→ Task description
The entries below must be copied exactly as they are.

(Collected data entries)

◆ ◆ ◆ ◆

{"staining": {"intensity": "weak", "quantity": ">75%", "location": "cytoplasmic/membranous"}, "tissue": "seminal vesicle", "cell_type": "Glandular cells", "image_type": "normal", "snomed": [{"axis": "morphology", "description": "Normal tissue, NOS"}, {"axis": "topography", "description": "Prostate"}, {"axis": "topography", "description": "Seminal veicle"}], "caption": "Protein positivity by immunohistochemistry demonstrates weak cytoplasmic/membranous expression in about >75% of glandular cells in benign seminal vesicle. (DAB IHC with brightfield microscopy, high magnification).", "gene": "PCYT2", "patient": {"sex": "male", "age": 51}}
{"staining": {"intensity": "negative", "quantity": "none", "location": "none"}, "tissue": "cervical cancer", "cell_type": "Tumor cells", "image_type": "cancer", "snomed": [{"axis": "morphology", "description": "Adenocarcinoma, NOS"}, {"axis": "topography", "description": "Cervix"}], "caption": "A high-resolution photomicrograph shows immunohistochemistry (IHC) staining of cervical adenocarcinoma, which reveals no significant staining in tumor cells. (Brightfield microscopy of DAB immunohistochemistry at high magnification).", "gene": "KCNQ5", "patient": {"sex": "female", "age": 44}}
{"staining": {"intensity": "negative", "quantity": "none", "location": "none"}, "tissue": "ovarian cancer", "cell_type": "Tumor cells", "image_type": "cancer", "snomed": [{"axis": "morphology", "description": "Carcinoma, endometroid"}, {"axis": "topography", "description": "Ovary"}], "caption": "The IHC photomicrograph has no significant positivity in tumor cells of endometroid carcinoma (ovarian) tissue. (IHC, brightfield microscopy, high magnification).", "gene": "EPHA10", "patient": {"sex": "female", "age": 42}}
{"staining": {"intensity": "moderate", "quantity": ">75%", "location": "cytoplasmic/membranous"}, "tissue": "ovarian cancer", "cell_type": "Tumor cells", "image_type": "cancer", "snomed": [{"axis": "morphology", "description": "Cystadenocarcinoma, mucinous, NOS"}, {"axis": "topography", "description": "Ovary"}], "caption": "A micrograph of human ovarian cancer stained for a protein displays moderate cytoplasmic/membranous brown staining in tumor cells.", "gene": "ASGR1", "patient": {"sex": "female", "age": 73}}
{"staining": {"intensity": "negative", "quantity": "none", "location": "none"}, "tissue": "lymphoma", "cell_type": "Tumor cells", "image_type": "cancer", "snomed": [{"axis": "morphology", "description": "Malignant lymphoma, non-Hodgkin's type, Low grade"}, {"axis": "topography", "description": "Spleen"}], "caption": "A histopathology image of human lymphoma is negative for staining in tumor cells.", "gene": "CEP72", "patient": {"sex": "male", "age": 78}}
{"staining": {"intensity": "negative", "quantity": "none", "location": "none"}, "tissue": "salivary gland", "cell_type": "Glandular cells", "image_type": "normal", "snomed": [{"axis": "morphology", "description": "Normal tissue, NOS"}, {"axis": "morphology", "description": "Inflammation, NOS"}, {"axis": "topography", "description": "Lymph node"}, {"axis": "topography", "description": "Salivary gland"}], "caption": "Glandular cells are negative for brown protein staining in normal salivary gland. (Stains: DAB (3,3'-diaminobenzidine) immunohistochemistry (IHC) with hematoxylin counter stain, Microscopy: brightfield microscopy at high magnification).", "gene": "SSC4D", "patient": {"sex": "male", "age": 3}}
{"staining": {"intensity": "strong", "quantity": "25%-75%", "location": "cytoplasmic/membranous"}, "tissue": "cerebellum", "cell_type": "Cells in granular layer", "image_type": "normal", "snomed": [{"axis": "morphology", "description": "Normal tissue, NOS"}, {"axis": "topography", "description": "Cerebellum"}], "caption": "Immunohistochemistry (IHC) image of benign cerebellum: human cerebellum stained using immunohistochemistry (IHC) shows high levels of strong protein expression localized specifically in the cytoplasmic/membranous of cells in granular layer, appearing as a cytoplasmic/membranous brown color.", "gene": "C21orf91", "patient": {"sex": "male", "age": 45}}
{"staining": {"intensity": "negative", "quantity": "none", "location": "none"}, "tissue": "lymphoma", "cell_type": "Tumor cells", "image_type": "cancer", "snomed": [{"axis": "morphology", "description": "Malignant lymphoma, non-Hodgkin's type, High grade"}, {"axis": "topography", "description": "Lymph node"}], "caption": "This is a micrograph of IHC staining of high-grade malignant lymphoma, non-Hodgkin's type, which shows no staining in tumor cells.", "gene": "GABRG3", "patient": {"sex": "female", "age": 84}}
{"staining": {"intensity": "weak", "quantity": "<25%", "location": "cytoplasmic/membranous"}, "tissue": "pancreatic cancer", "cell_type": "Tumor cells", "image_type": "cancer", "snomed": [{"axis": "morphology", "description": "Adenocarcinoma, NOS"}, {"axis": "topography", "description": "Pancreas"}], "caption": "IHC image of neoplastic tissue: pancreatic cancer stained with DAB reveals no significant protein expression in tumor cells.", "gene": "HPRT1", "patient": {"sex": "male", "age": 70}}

◆ ◆ ◆ ◆

→ Result
{"staining": {"intensity": "weak", "quantity": ">75%", "location": "cytoplasmic/membranous"}, "tissue": "seminal vesicle", "cell_type": "Glandular cells", "image_type": "normal", "snomed": [{"axis": "morphology", "description": "Normal tissue, NOS"}, {"axis": "topography", "description": "Prostate"}, {"axis": "topography", "description": "Seminal veicle"}], "caption": "Protein positivity by immunohistochemistry demonstrates weak cytoplasmic/membranous expression in about >75% of glandular cells in benign seminal vesicle. (DAB IHC with brightfield microscopy, high magnification).", "gene": "PCYT2", "patient": {"sex": "male", "age": 51}}
{"staining": {"intensity": "negative", "quantity": "none", "location": "none"}, "tissue": "cervical cancer", "cell_type": "Tumor cells", "image_type": "cancer", "snomed": [{"axis": "morphology", "description": "Adenocarcinoma, NOS"}, {"axis": "topography", "description": "Cervix"}], "caption": "A high-resolution photomicrograph shows immunohistochemistry (IHC) staining of cervical adenocarcinoma, which reveals no significant staining in tumor cells. (Brightfield microscopy of DAB immunohistochemistry at high magnification).", "gene": "KCNQ5", "patient": {"sex": "female", "age": 44}}
{"staining": {"intensity": "negative", "quantity": "none", "location": "none"}, "tissue": "ovarian cancer", "cell_type": "Tumor cells", "image_type": "cancer", "snomed": [{"axis": "morphology", "description": "Carcinoma, endometroid"}, {"axis": "topography", "description": "Ovary"}], "caption": "The IHC photomicrograph has no significant positivity in tumor cells of endometroid carcinoma (ovarian) tissue. (IHC, brightfield microscopy, high magnification).", "gene": "EPHA10", "patient": {"sex": "female", "age": 42}}
{"staining": {"intensity": "moderate", "quantity": ">75%", "location": "cytoplasmic/membranous"}, "tissue": "ovarian cancer", "cell_type": "Tumor cells", "image_type": "cancer", "snomed": [{"axis": "morphology", "description": "Cystadenocarcinoma, mucinous, NOS"}, {"axis": "topography", "description": "Ovary"}], "caption": "A micrograph of human ovarian cancer stained for a protein displays moderate cytoplasmic/membranous brown staining in tumor cells.", "gene": "ASGR1", "patient": {"sex": "female", "age": 73}}
{"staining": {"intensity": "negative", "quantity": "none", "location": "none"}, "tissue": "lymphoma", "cell_type": "Tumor cells", "image_type": "cancer", "snomed": [{"axis": "morphology", "description": "Malignant lymphoma, non-Hodgkin's type, Low grade"}, {"axis": "topography", "description": "Spleen"}], "caption": "A histopathology image of human lymphoma is negative for staining in tumor cells.", "gene": "CEP72", "patient": {"sex": "male", "age": 78}}
{"staining": {"intensity": "negative", "quantity": "none", "location": "none"}, "tissue": "salivary gland", "cell_type": "Glandular cells", "image_type": "normal", "snomed": [{"axis": "morphology", "description": "Normal tissue, NOS"}, {"axis": "morphology", "description": "Inflammation, NOS"}, {"axis": "topography", "description": "Lymph node"}, {"axis": "topography", "description": "Salivary gland"}], "caption": "Glandular cells are negative for brown protein staining in normal salivary gland. (Stains: DAB (3,3'-diaminobenzidine) immunohistochemistry (IHC) with hematoxylin counter stain, Microscopy: brightfield microscopy at high magnification).", "gene": "SSC4D", "patient": {"sex": "male", "age": 3}}
{"staining": {"intensity": "strong", "quantity": "25%-75%", "location": "cytoplasmic/membranous"}, "tissue": "cerebellum", "cell_type": "Cells in granular layer", "image_type": "normal", "snomed": [{"axis": "morphology", "description": "Normal tissue, NOS"}, {"axis": "topography", "description": "Cerebellum"}], "caption": "Immunohistochemistry (IHC) image of benign cerebellum: human cerebellum stained using immunohistochemistry (IHC) shows high levels of strong protein expression localized specifically in the cytoplasmic/membranous of cells in granular layer, appearing as a cytoplasmic/membranous brown color.", "gene": "C21orf91", "patient": {"sex": "male", "age": 45}}
{"staining": {"intensity": "negative", "quantity": "none", "location": "none"}, "tissue": "lymphoma", "cell_type": "Tumor cells", "image_type": "cancer", "snomed": [{"axis": "morphology", "description": "Malignant lymphoma, non-Hodgkin's type, High grade"}, {"axis": "topography", "description": "Lymph node"}], "caption": "This is a micrograph of IHC staining of high-grade malignant lymphoma, non-Hodgkin's type, which shows no staining in tumor cells.", "gene": "GABRG3", "patient": {"sex": "female", "age": 84}}
{"staining": {"intensity": "weak", "quantity": "<25%", "location": "cytoplasmic/membranous"}, "tissue": "pancreatic cancer", "cell_type": "Tumor cells", "image_type": "cancer", "snomed": [{"axis": "morphology", "description": "Adenocarcinoma, NOS"}, {"axis": "topography", "description": "Pancreas"}], "caption": "IHC image of neoplastic tissue: pancreatic cancer stained with DAB reveals no significant protein expression in tumor cells.", "gene": "HPRT1", "patient": {"sex": "male", "age": 70}}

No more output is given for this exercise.